Bendera yang dikenal sebagai Jolly Roger itu bahkan dikibarkan berdampingan dengan bendera Merah Putih oleh sejumlah penggemar.
Jolly Roger adalah simbol khas kelompok bajak laut Topi Jerami yang dipimpin tokoh utama Monkey D. Luffy dalam serial One Piece.
Berbentuk tengkorak bertopi jerami dengan tulang bersilang, simbol ini telah menjadi ikon
global yang mewakili semangat kebebasan, persahabatan, dan perlawanan terhadap tirani.
Dikutip dari onepiece.fandom.com, bendera Jolly Roger tak hanya berfungsi sebagai tanda bahaya, tetapi juga menyimbolkan perjuangan personal melawan penindasan, termasuk sebagai bentuk kritik terhadap kekuasaan absolut seperti Pemerintah Dunia dalam alur cerita One Piece.
Pernah Dipakai Gibran Saat Kampanye Pilpres
Fenomena ini bukan kali pertama simbol Jolly Roger muncul dalam konteks nasional.
Pada masa kampanye Pemilihan Presiden (Pilpres) 2024, Wakil Presiden Gibran Rakabuming Raka sempat menggunakan pin Jolly Roger di dada kirinya saat mengunjungi rumah Presiden Prabowo Subianto di Jakarta, 21 Januari 2024 lalu.
Kala itu, Gibran mengenakan kemeja biru langit dengan pin kecil bergambar tengkorak bertopi jerami, yang langsung mencuri perhatian warganet dan memunculkan beragam interpretasi.
DPR: Jangan Terprovokasi, Merah Putih Tetap Satu-Satunya Bendera Resmi
Namun, seiring makin masifnya pengibaran Jolly Roger menjelang HUT RI, muncul pula kekhawatiran dari kalangan elite politik.
Wakil Ketua DPR RI, Sufmi Dasco Ahmad, menyebut pihaknya menerima laporan dari sejumlah lembaga intelijen soal adanya indikasi gerakan sistematis di balik simbol-simbol tersebut.
"Kita juga mendapat masukan dari lembaga-lembaga pengamanan dan intelijen, bahwa memang ada upaya-upaya untuk memecah belah persatuan dan kesatuan bangsa," kata Dasco di Kompleks Parlemen, Kamis malam (31/7/2025).
Meski begitu, Dasco menegaskan bahwa penggemar One Piece tidak boleh didiskreditkan, selama mereka tetap menjunjung nilai-nilai kebangsaan dan memahami batasan simbol negara.
"Pada 17 Agustus, bendera Merah Putih tetap satu-satunya simbol nasional yang dikibarkan. Hal ini sudah jelas dan tidak perlu diperdebatkan lagi. Mari kita rayakan kemerdekaan dengan semangat persatuan dan kebangsaan,” ujarnya, Jumat (1/8/2025).

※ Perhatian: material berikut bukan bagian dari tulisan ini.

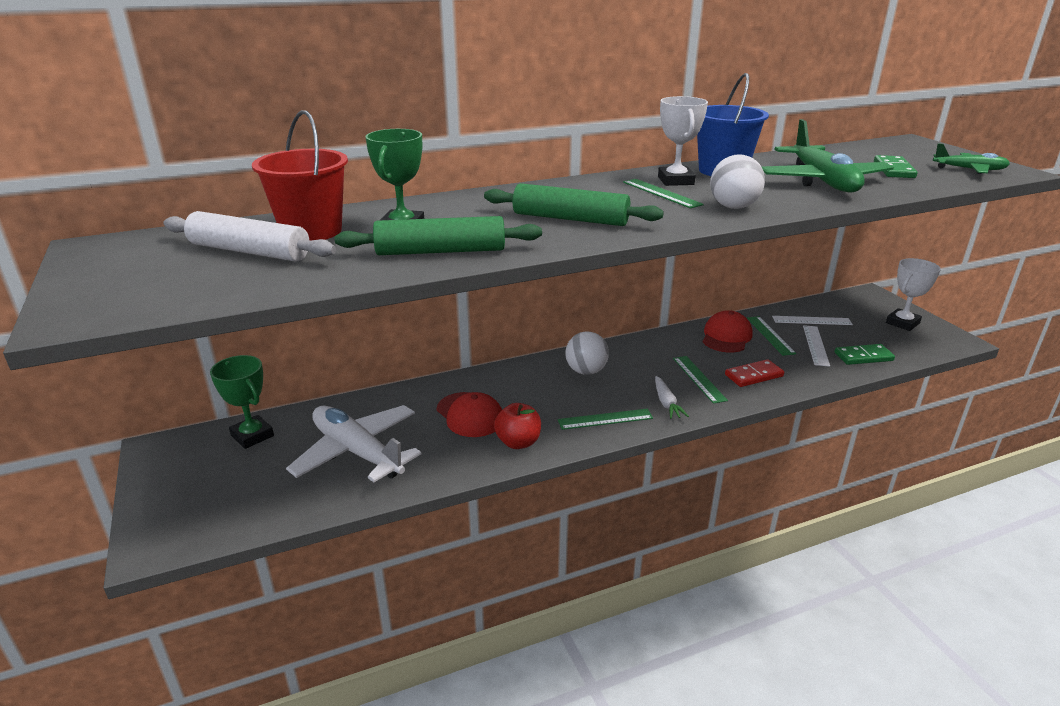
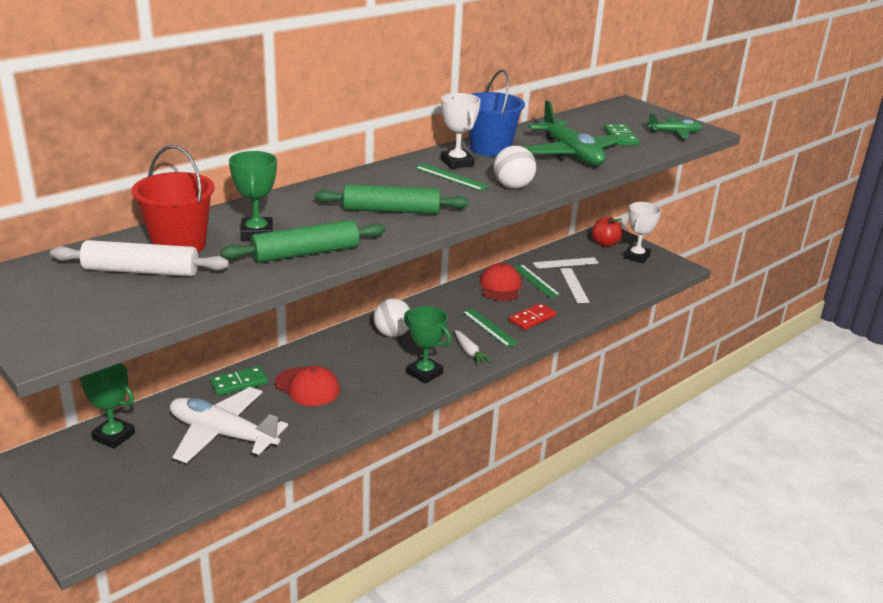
camera: 20 degrees left, 0 degrees up
red apple [494,403,541,449] -> red apple moved to [592,217,622,247]
green ruler [558,409,653,430] -> green trophy [404,306,451,384]
green domino [834,344,895,365] -> green domino moved to [210,366,268,395]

Ia juga mengimbau masyarakat untuk tidak mudah terprovokasi dengan gerakan atau simbol-simbol yang bisa memecah belah bangsa, serta menjaga semangat solidaritas nasional.
Jolly Roger dan Anak Muda: Simbol Perlawanan atau Kreativitas?

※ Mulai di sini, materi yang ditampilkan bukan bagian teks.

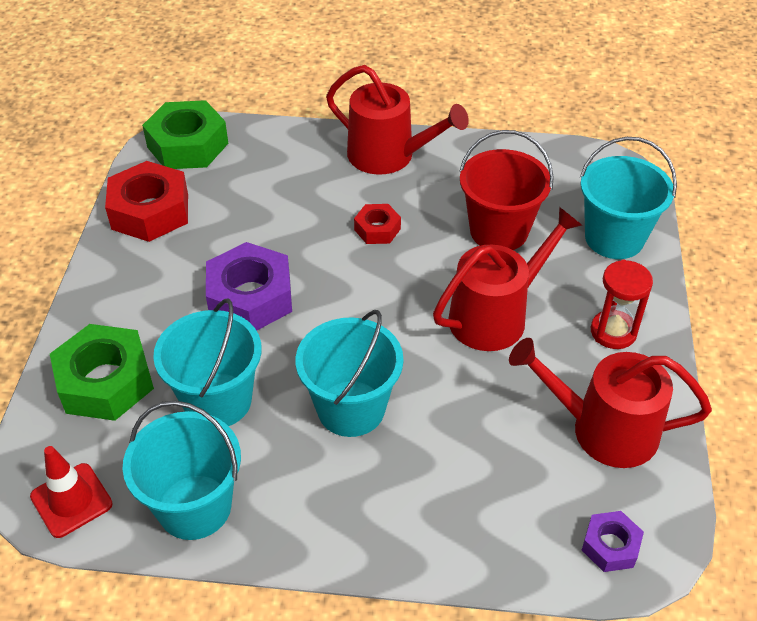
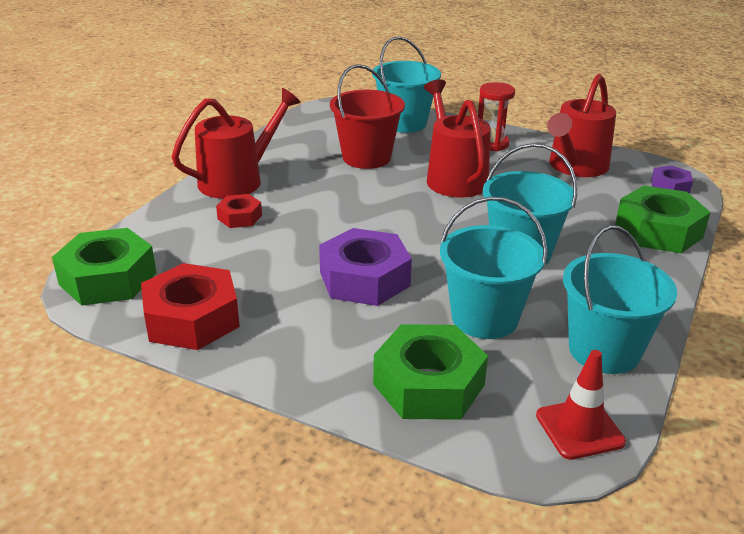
camera: 70 degrees left, 15 degrees down
red nut [354,204,401,244] -> red nut moved to [216,194,262,228]
none -> green nut [615,186,711,253]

Pengibaran simbol Jolly Roger dalam momen kemerdekaan memunculkan diskursus publik: apakah ini bentuk ekspresi kebudayaan generasi muda, atau justru dapat ditafsirkan sebagai gerakan kontra-nasionalisme?

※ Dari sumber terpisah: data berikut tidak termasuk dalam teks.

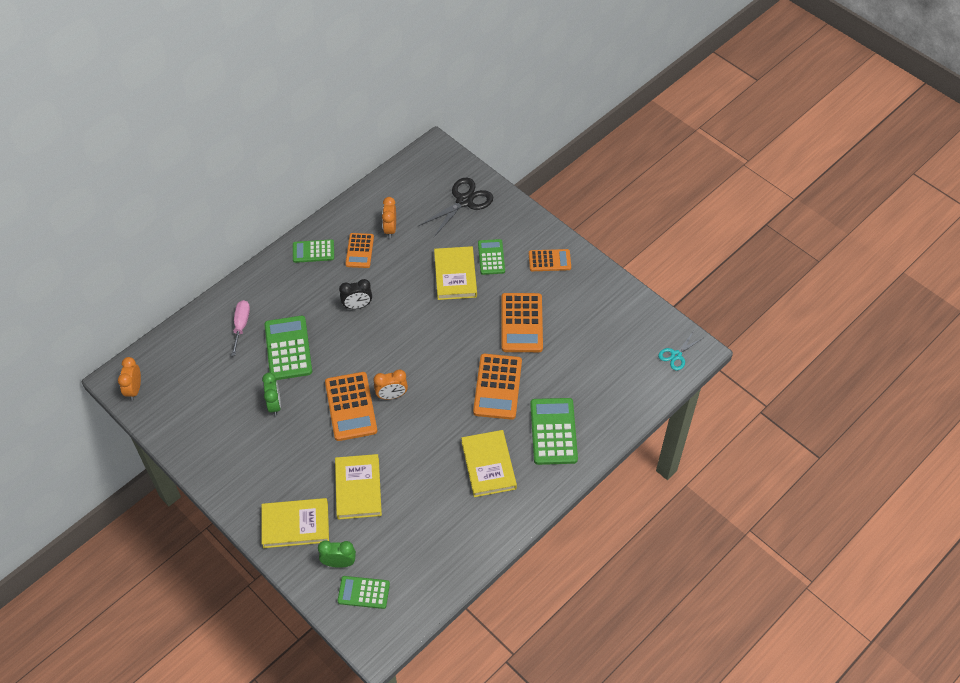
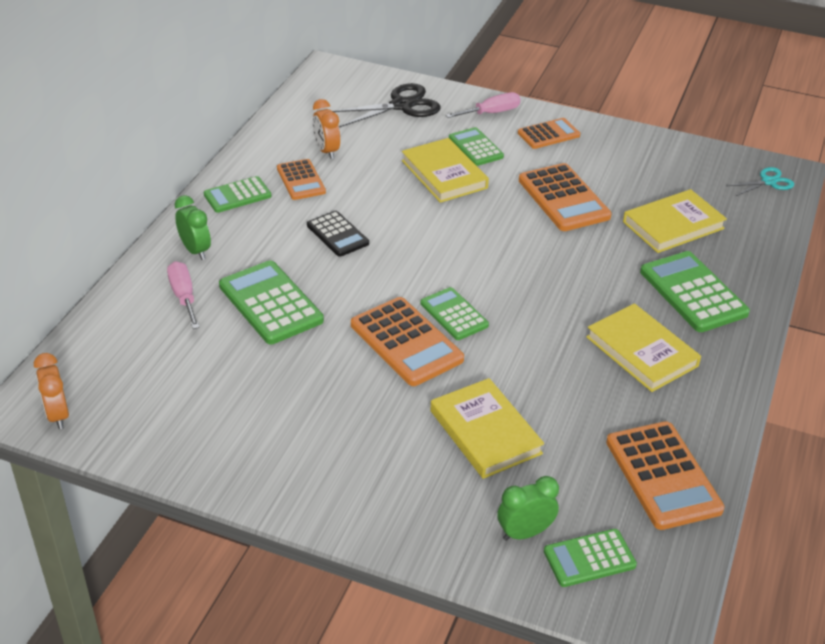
camera: 25 degrees left, 15 degrees down
green clock [262,373,281,416] -> green clock moved to [175,195,211,260]
yellow book [262,498,329,548] -> yellow book moved to [623,189,727,253]
black clock [339,279,372,309] -> black calculator [307,211,369,257]
orange clock [374,370,408,399] -> green calculator [420,287,489,340]
black scissors [419,177,493,237] -> black scissors turned 45 degrees clockwise [332,83,441,127]
orange calculator [473,354,522,420] -> orange calculator moved to [606,421,725,530]
turquoise scissors [658,332,703,371] -> turquoise scissors turned 135 degrees counterclockwise [726,167,794,196]
none -> pink screwdriver [446,92,520,118]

Di media sosial, tak sedikit yang menganggap pengibaran Jolly Roger hanya sebagai bagian dari kreativitas fandom One Piece, tanpa niatan politis.
Namun di sisi lain, kehadiran simbol asing dalam ruang perayaan kenegaraan tetap mengundang perhatian dan perlu dikaji konteksnya secara bijak.